Most of what is viewed as "The American Dream" was indeed an unsustainable and overinflated dream, built on debt and fraud.

But yeah, the rich get richer and the poor get poorer. (At least, relative to each other.) That's kind of the point of technology. But all the while, the baseline the poor live at does rise quite a bit above what had come before.

Our parents and grandparents may have been able to buy a house, but it was half the size (or less) of what most people would consider to be a resonably sized house today. And their houses weren't packed with appliances and gizmos for every need.

They may have been able to buy a car, but it would have lacked so many features and required so much maintenance, for a company to produce such a car today would be considered negligent to the point of being worthless.

They may have had pensions, but those pensions were built on debt and lies, and today we're seeing the pensions have very little to actually back them up. (In other words, they really didn't really have legit pensions.)

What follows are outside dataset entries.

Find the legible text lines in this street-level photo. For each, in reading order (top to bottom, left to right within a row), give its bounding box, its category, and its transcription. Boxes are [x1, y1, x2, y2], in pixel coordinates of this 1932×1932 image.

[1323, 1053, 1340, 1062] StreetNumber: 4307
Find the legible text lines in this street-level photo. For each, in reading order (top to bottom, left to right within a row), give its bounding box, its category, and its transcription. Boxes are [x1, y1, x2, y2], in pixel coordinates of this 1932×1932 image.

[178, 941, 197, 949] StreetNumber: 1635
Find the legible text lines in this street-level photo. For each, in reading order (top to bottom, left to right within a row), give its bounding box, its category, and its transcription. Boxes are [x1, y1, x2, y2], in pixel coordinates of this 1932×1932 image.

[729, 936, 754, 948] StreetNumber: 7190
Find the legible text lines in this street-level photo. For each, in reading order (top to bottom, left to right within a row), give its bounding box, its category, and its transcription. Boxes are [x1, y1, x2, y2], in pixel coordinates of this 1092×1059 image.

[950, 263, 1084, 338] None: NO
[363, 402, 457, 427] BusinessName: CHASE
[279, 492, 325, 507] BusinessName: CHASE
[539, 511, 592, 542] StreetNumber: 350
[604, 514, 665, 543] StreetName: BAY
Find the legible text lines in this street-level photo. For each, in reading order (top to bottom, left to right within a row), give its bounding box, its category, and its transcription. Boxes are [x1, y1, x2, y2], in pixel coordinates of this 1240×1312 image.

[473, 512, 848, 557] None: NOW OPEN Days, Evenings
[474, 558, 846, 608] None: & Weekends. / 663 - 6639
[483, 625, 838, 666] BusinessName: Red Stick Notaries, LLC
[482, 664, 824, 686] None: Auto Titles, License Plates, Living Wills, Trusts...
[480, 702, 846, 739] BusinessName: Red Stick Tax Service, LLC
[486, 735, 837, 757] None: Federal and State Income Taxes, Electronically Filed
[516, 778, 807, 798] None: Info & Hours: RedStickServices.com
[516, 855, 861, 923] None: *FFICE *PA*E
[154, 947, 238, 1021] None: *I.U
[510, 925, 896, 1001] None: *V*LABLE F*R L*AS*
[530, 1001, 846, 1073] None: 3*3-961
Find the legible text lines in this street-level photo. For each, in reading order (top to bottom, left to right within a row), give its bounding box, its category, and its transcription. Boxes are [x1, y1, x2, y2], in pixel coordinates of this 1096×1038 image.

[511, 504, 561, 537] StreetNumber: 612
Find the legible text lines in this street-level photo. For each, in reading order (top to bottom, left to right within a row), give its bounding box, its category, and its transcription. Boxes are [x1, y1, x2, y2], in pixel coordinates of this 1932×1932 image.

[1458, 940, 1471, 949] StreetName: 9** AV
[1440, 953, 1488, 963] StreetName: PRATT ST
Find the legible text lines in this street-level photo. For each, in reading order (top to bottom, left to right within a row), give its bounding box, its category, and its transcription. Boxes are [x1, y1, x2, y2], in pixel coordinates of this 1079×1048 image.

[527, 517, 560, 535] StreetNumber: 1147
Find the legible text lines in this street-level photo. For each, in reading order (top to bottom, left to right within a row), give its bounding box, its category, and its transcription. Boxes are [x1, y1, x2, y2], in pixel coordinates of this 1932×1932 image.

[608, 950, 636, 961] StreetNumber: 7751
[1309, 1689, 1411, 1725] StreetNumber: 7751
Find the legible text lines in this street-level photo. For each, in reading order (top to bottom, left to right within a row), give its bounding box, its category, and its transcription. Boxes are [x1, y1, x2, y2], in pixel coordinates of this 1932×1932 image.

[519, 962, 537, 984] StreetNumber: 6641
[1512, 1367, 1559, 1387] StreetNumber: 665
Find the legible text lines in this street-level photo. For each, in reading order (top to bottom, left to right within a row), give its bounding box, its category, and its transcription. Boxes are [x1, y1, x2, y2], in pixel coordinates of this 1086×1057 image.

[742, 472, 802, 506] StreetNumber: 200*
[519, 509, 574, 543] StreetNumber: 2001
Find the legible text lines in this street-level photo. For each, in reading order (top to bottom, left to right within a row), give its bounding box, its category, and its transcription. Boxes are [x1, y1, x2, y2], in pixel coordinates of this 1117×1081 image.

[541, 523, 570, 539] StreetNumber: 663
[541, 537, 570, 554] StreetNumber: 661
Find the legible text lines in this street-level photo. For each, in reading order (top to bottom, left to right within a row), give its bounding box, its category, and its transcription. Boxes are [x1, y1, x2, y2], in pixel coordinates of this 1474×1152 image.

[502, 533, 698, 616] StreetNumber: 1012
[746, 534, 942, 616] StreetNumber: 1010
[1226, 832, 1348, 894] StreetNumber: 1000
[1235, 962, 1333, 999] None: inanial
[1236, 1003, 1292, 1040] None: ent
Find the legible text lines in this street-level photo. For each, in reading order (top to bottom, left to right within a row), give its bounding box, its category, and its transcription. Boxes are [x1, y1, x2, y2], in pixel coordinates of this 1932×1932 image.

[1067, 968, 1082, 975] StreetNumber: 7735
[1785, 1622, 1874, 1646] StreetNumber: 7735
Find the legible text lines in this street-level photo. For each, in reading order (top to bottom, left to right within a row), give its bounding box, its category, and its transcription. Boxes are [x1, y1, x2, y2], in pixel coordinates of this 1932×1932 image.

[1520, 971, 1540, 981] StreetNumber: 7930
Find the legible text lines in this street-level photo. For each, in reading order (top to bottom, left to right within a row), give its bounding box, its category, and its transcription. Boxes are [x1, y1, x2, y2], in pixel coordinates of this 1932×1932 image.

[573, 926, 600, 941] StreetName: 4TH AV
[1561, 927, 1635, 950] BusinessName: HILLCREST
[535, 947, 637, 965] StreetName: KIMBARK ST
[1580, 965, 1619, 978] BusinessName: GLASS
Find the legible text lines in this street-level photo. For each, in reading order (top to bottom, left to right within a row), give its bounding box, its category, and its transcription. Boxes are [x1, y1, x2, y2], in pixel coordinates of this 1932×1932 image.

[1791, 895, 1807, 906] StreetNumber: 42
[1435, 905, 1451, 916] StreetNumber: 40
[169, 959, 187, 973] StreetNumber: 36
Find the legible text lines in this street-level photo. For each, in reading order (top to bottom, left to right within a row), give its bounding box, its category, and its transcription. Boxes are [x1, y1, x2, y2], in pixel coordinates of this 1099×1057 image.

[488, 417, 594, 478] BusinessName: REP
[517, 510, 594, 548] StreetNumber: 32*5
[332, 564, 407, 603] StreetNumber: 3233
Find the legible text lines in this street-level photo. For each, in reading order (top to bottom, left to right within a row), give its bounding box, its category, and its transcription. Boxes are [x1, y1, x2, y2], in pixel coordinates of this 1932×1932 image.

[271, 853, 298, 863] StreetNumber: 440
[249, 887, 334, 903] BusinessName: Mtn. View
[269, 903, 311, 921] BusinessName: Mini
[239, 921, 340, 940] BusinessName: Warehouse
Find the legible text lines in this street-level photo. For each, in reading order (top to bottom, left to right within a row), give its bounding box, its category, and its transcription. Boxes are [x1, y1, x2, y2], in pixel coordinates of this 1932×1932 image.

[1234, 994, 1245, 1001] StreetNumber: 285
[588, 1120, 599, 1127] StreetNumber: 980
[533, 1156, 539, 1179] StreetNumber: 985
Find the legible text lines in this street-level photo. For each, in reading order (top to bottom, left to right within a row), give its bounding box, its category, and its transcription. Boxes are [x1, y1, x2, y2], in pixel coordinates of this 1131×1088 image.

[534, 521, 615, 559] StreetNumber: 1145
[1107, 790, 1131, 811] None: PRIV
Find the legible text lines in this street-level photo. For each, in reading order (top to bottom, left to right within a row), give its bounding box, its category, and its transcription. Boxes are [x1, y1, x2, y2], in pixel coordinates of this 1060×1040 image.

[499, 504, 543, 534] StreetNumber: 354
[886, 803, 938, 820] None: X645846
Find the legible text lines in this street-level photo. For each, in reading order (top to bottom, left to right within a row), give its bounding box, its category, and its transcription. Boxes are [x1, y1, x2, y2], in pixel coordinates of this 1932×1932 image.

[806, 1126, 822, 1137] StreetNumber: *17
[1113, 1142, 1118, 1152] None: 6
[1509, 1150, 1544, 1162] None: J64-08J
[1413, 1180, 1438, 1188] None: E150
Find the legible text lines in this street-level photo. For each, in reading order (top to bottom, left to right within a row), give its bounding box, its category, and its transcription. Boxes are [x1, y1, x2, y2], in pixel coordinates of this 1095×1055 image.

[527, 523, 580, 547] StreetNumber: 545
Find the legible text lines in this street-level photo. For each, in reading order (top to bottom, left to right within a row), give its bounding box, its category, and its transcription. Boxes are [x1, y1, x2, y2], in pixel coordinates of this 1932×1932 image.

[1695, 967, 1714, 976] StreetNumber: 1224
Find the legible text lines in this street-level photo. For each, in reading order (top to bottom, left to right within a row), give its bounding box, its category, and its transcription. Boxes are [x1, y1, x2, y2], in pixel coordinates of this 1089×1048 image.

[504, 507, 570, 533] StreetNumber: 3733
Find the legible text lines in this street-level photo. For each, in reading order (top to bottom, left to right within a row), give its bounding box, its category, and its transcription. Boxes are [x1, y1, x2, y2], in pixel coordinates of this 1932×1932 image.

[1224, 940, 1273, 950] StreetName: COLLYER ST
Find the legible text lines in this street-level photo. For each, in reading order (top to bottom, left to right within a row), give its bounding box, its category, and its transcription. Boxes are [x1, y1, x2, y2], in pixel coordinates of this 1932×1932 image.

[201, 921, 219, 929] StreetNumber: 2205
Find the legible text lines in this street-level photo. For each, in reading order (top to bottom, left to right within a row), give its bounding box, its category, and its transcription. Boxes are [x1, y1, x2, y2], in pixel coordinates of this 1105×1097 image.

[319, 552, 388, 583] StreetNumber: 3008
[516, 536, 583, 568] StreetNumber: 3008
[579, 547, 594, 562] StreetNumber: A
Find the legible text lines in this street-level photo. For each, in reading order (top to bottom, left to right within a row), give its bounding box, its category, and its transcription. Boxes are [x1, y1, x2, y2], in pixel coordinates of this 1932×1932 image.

They may have been able to afford kids, but they didn't spend hardly anything on them compared to what people today seem to think they "have to" spend on their kids.

They may have been able to retire, but part of that was larger communities and several generations living very near each other or even in the same house. There was no expensive health care because the healthcare industry had very little to offer anyone. There was no huge retirement community expenses because granny lived with the family and everyone chipped in to take care of her.

They may have been able to get a job, but only half the population was able to get a job. And no, most of the jobs didn't have benefits.

Overall, my point is many people have an overblown perspective of how good the past is or what normal is supposed to be. Today's standards of living may be seing stagnation - or even a bit of a backslide - but I don't think it's all that worrisome or oppressive in the grand scheme of things. Rather, our expectations what standards of living "should" be are a bit unrealistic.

You may see this and claim that I've drunked thE Kool-Aid or something and been brainwashed by this article and simialr media. I would counter that I think you've been brainwashed by movies, TV, and Facebook into thinking everyone is supposed to have respectable homes, solid jobs with bennies, and financial security. Very few people ever actually have that kind of life.

1 comments

I think you do yourself a tremendous disservice by ignoring the actual numbers associated with the generational wealth disparity on display here.

We aren't talking a small backslide. Who gives a fuck if your fridge can make ice if you can't afford to buy a place to keep your fridge.

>I think you've been brainwashed by movies, TV, and Facebook into thinking everyone is supposed to have respectable homes, solid jobs with bennies, and financial security. Very few people ever actually have that kind of life.

No, the middle class most assuredly did have that kind of life. That's what made them middle class.